Ribes, Ribes currant? Yes, but I do not recommend it for its fruits, but for its flowers.
Years ago I found a plant of pink flowers, at the door of some houses, in a small space that in theory should be a public garden, which never landscaped. There had only planted a couple of trees and a bush of striking flowers.
As you suppose I could not resist. I went to see what species it was, the leaves were currant, but the flowers did not fit … maybe an ornamental variety? Searching in books and online I discovered the species in question. Ribes sanguineum.

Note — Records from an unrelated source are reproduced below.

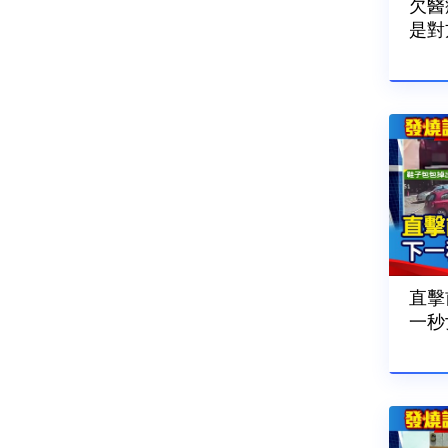
欠醫
是對
260
直擊
一秒
202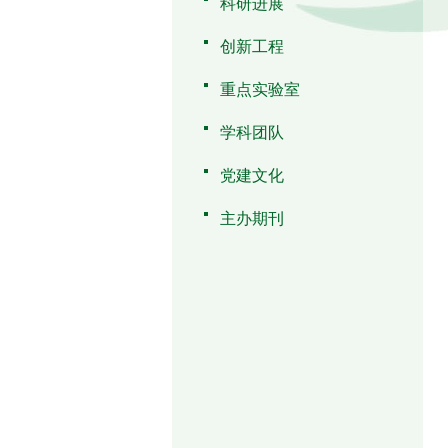
科研进展
创新工程
重点实验室
学科团队
党建文化
主办期刊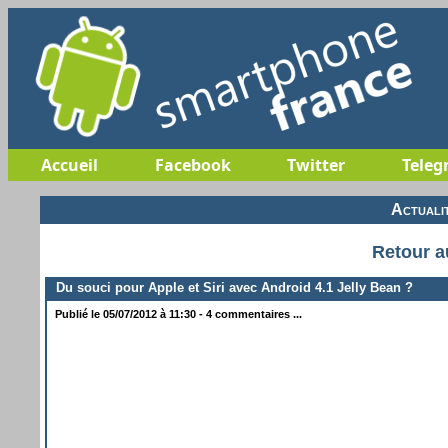
Accueil
Facebook
Twitter
Teleg
Actuali
Retour a
Du souci pour Apple et Siri avec Android 4.1 Jelly Bean ?
Publié le 05/07/2012 à 11:30 - 4 commentaires ...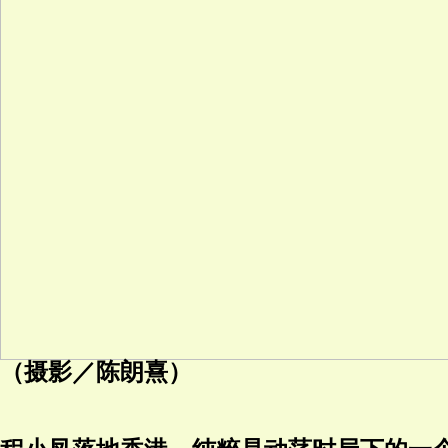
（摄影／陈朗熹）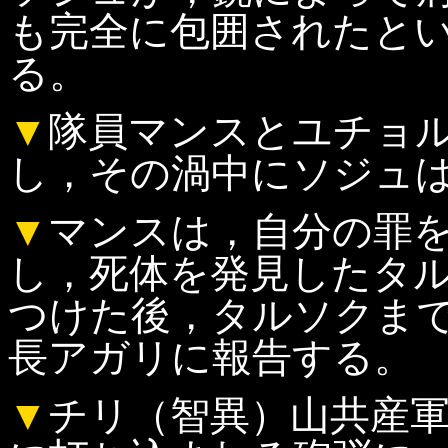
も完全に包囲されたと
る。
▼
隊員マンスとユチョ
し，その渦中にソジュ
▼
マンスは，自分の罪
し，死体を発見したタ
つけた後，タルソクま
長アガリに報告する。
▼
チリ（智異）山共産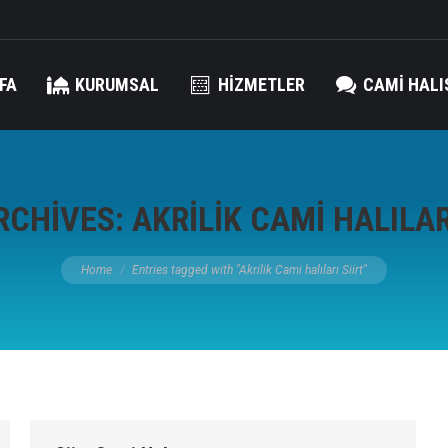
FA
KURUMSAL
HIZMETLER
CAMI HALI
RCHIVES:
AKRILIK CAMI HALILAR
You are here:
Home
Entries tagged with "Akrilik Cami halıları Siirt"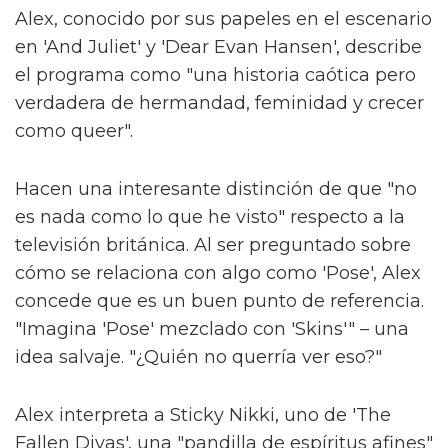
Alex, conocido por sus papeles en el escenario
en 'And Juliet' y 'Dear Evan Hansen', describe
el programa como "una historia caótica pero
verdadera de hermandad, feminidad y crecer
como queer".
Hacen una interesante distinción de que "no
es nada como lo que he visto" respecto a la
televisión británica. Al ser preguntado sobre
cómo se relaciona con algo como 'Pose', Alex
concede que es un buen punto de referencia.
"Imagina 'Pose' mezclado con 'Skins'" – una
idea salvaje. "¿Quién no querría ver eso?"
Alex interpreta a Sticky Nikki, uno de 'The
Fallen Divas', una "pandilla de espíritus afines"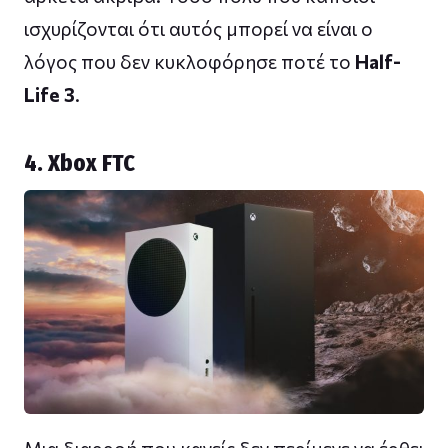
ισχυρίζονται ότι αυτός μπορεί να είναι ο
λόγος που δεν κυκλοφόρησε ποτέ το
Half-
Life 3
.
4. Xbox FTC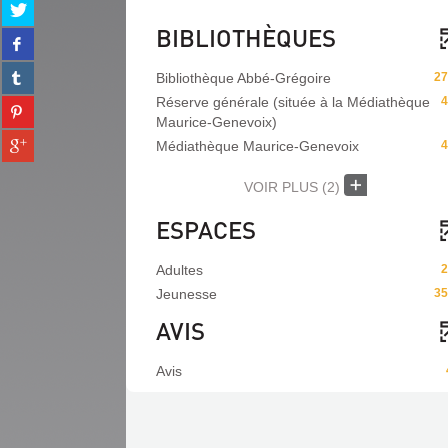
Partager
sur
BIBLIOTHÈQUES
Partager
twitter
sur
(Nouvelle
Partager
facebook
Bibliothèque Abbé-Grégoire
27
fenêtre)
sur
(Nouvelle
Réserve générale (située à la Médiathèque
4
Partager
tumblr
fenêtre)
Maurice-Genevoix)
sur
(Nouvelle
Partager
pinterest
Médiathèque Maurice-Genevoix
4
fenêtre)
sur
(Nouvelle
gplus
fenêtre)
VOIR PLUS
(2)
(Nouvelle
fenêtre)
ESPACES
Adultes
2
Jeunesse
35
AVIS
Avis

This North American species of the Saxifragaceae family, little used in my region, if it is common or at least not so rare in other parts of Europe. Since for example in Belgium, I have been able to observe, this spring of 2019, several of these shrubs in public and private gardens of Ghent, Bruges or Brussels.
It is a deciduous plant, it is a lobed leaf (3-5 lobes). The bearing is globose, being able to reach heights of about 2-2,5m.
The most interesting thing about this plant, as far as gardening is concerned, are its hanging bunches of intense pink flowers that appear in spring and endure coloring the bush for a few weeks, it is a crowded bloom and not staggered in many months. Like the other species of currants, the flowers will give rise to the fruits, although from what I have consulted, in this species the crops are irregular and the fruits rather tasteless (better leave them to the birds in the garden).
It is a plant tolerant to various types of soil, it needs moisture without waterlogging. Cold-resistant Tolerates the sun in areas that are not excessively hot, in case of planting it in areas with very hot weather, it will appreciate a semi-shade that prevents damage … it can accuse the high temperatures and the strong sun rays a little.
In general, it is a plant that attracts attention both forming a monospecific hedge, isolated, two specimens that make the passage from one area to another in the garden … I find it interesting to create combinations of species and create a “monochromatic” space. And for my taste, the best option is to use it in informal hedges of multiple species will give a good result in the garden (being able to combine species to have the color of flowers, fruits, stems … striking throughout the year in the same hedge)
It does not require pruning, unless we are uncontrolled, so as not to damage the flowering it is recommended after losing the flowers.
Like almost all of these species, it is easy to reproduce by killing or cutting.